Avinash Noronha (31) recently returned to his hometown Kanpur after a three month, 3000 km long cyclathon in Kashmir, Ladakh, Himachal and Uttarakhand. Even while cycling at a height of 18000 ft. and braving night temperatures of -10 degrees Centigrade, he was wearing just a tee-shirt and shorts. He travelled to Kargil, the Pakistan and China borders, and the highest Indian space observatory at Hanle, besides the highest motorable road in the world at Khardung La.
He cycled on the now abandoned Old Hindustan-Tibet road and the Zanskar Valley over Shinku La, that was fraught with danger. A small misstep meant certain death. During this odyssey he sometimes slept in the tent that he was carrying, or in small wayside dhabas and occasionally in military camps. He experienced the warm hearted hospitality of remote villages, and also the crass commercial tourism in more inhabited areas.
His steed for the journey was a high specification light aluminium alloy mountain bike (MTB) with 30 gears that is specially designed for off-road and trail riding. Many of the areas that he visited had no electricity, internet or phone facilities. The small solar panel fitted on to his backpack helped him to keep his electronic equipment charged.

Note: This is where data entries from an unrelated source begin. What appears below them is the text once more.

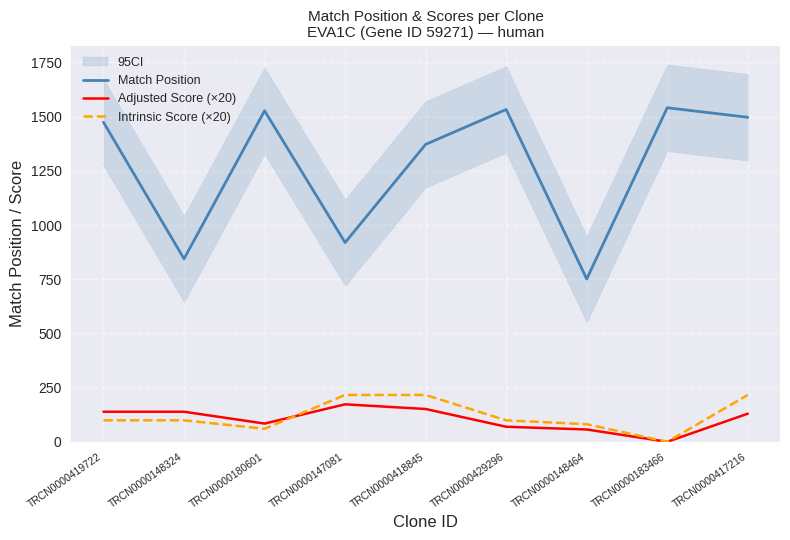

True or false: Adjusted Score (×20) and Match Position intersect in this chart.

False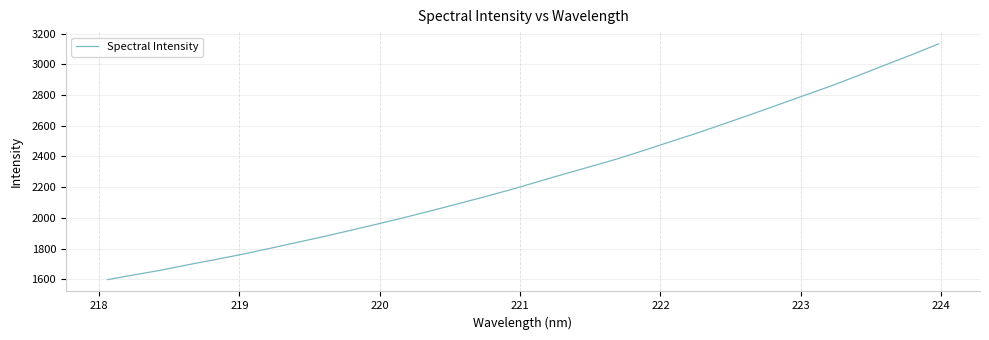

What is the difference between the maximum and minimum values?

1533.6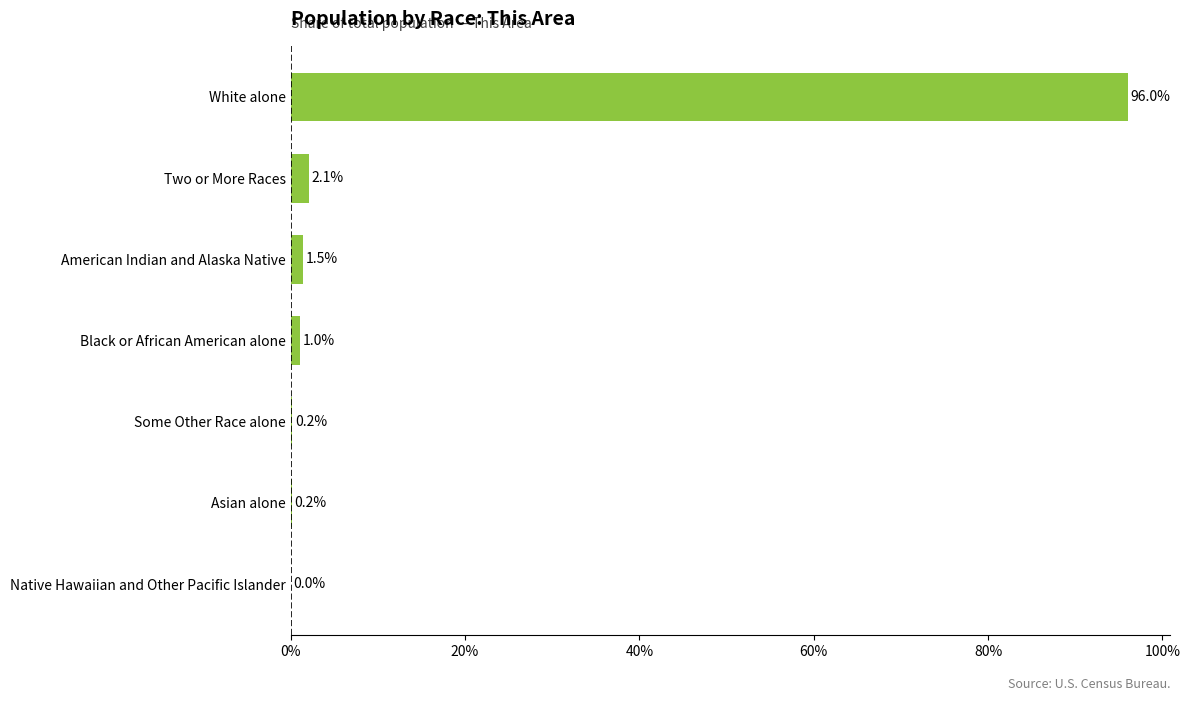

What value does the data have at American Indian and Alaska Native?

1.5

Avinash, better known as “The Monk” in both cycling and biking circles, had previously cycled for a month in the uninhabited steppes of Mongolia, where they even had to carry their own drinking water cans. He had also taken part in the first ever 200 km road race from the Lion Safari Park in Etawah to Agra, on the special cycling track built by the former Chief Minister of U.P., Shri Akhilesh Yadav. He has also participated in the gruelling MTB Shimla race held every year in the mountains.

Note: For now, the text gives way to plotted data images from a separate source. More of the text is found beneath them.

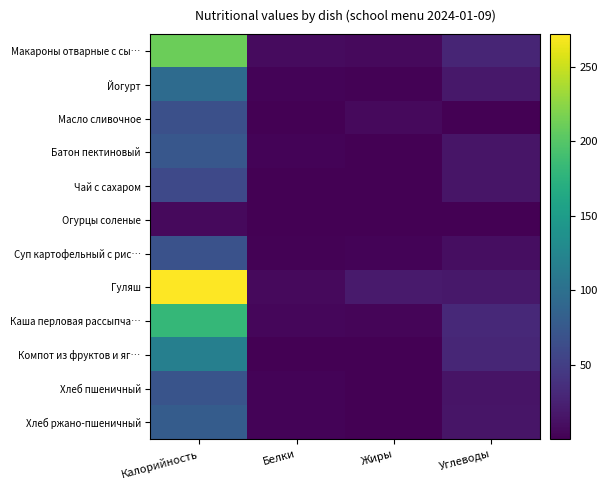

Rank the series at Белки from lowest to highest value.

Масло сливочное, Чай с сахаром, Компот из фруктов и яг…, Огурцы соленые, Суп картофельный с рис…, Хлеб пшеничный, Батон пектиновый, Йогурт, Хлеб ржано-пшеничный, Каша перловая рассыпча…, Гуляш, Макароны отварные с сы…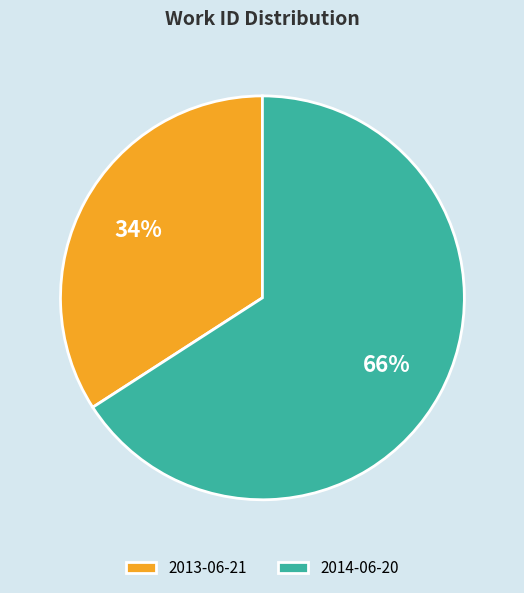

To the nearest percent, what is the average slice percentage?

50%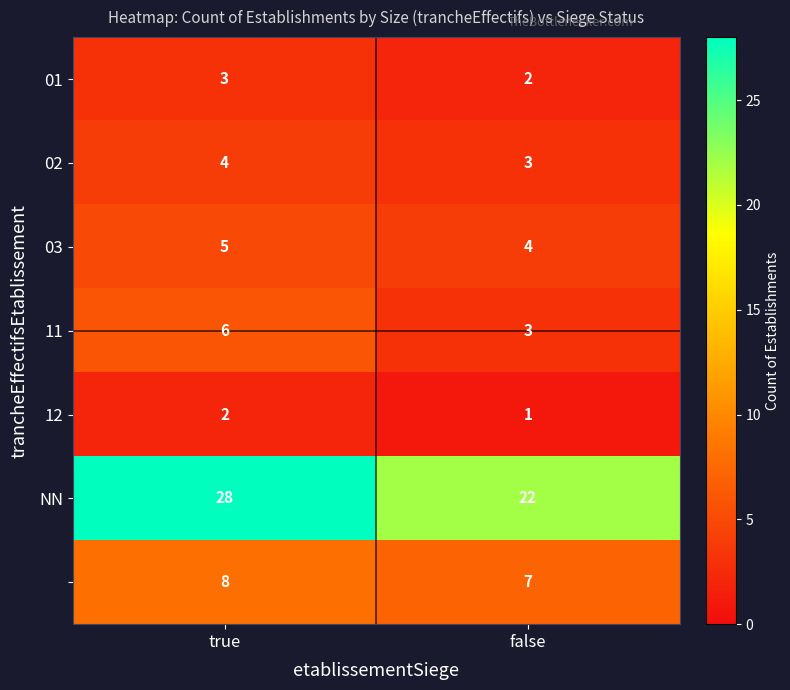

What is the maximum value shown in the chart?

28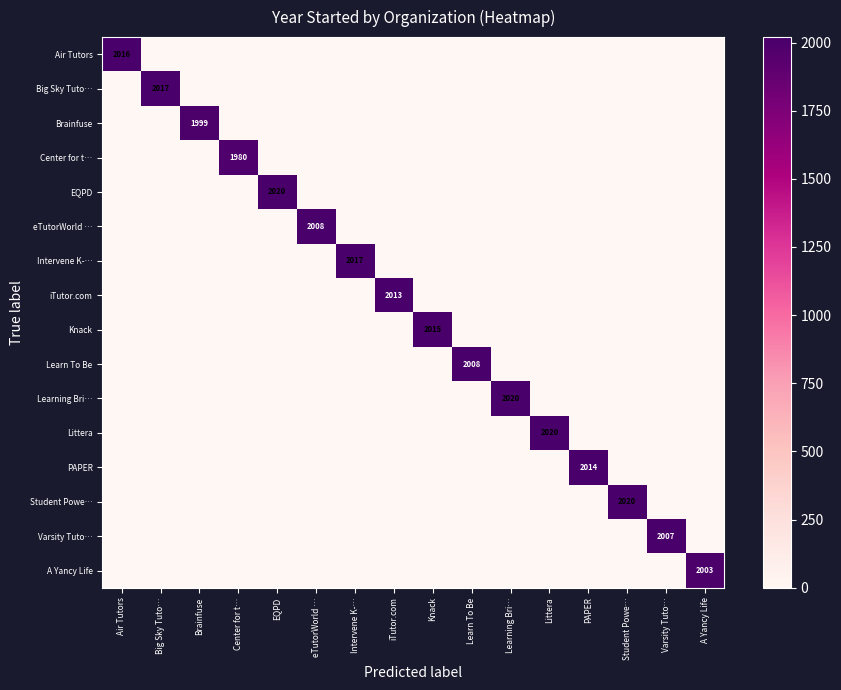

List the series in order of their peak value, lowest first.

Center for t…, Brainfuse, A Yancy Life, Varsity Tuto…, eTutorWorld …, Learn To Be, iTutor.com, PAPER, Knack, Air Tutors, Big Sky Tuto…, Intervene K-…, EQPD, Learning Bri…, Littera, Student Powe…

Earlier Avinash had worked for six years handling the website and content of a Delhi based motorcycling magazine, with which he had circumnavigated the country several times. However, his first major motorcycle ride was a solo one from Kanpur to Kanyakumari and back in 2009.
Avinash had always cycled to school, but the cycling bug really bit him when, ironically, he was on a motorcycle ride with his cousins in the Spiti Valley in Himanchal Pradesh in 2011. That is when he saw a number of foreigners cycling there, forcing a re-think on which two wheels to travel on!

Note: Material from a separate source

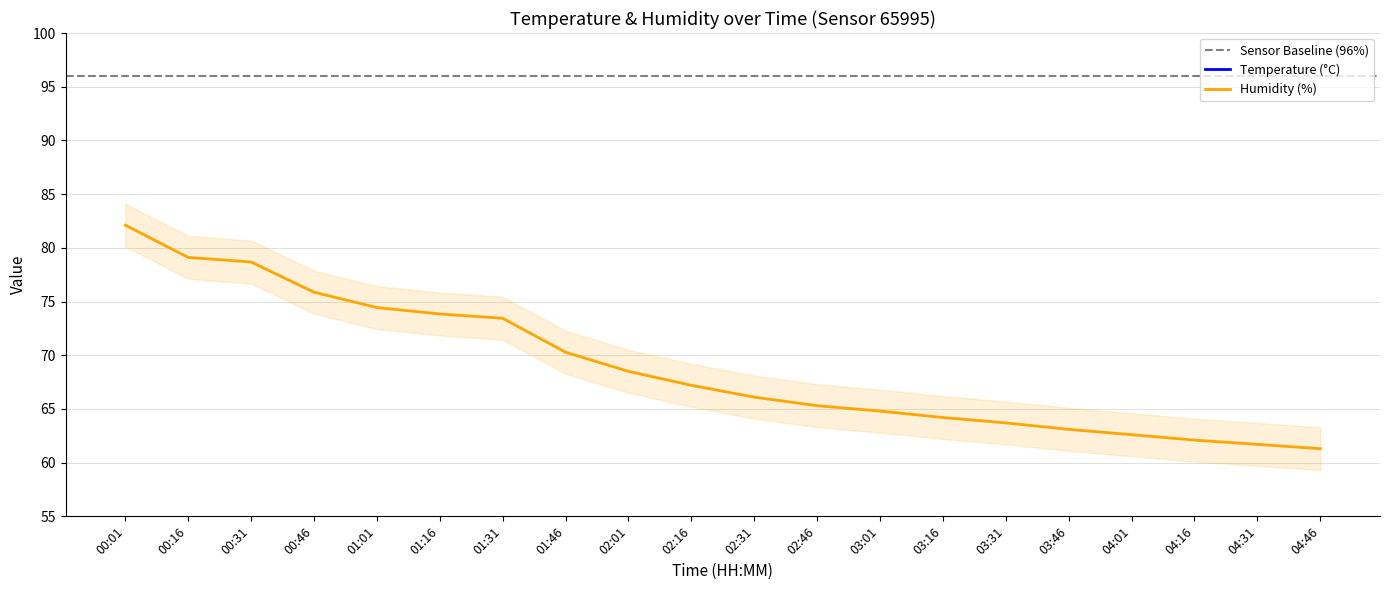

The temperature series shows 5.1 at 03:46. True or false?

False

As a child at home he encountered two young Dutch women who were cycling from Indonesia back to Holland, to raise awareness for differently abled children. His family had once again hosted two other European cyclists, one from erstwhile Yugoslavia and the other from England, in 1997. On a family holiday in the Kumaon hills he had come across a lone cyclist from Delhi on a steep incline where the car was struggling. All these encounters must have left an indelible mark on an impressionable young mind.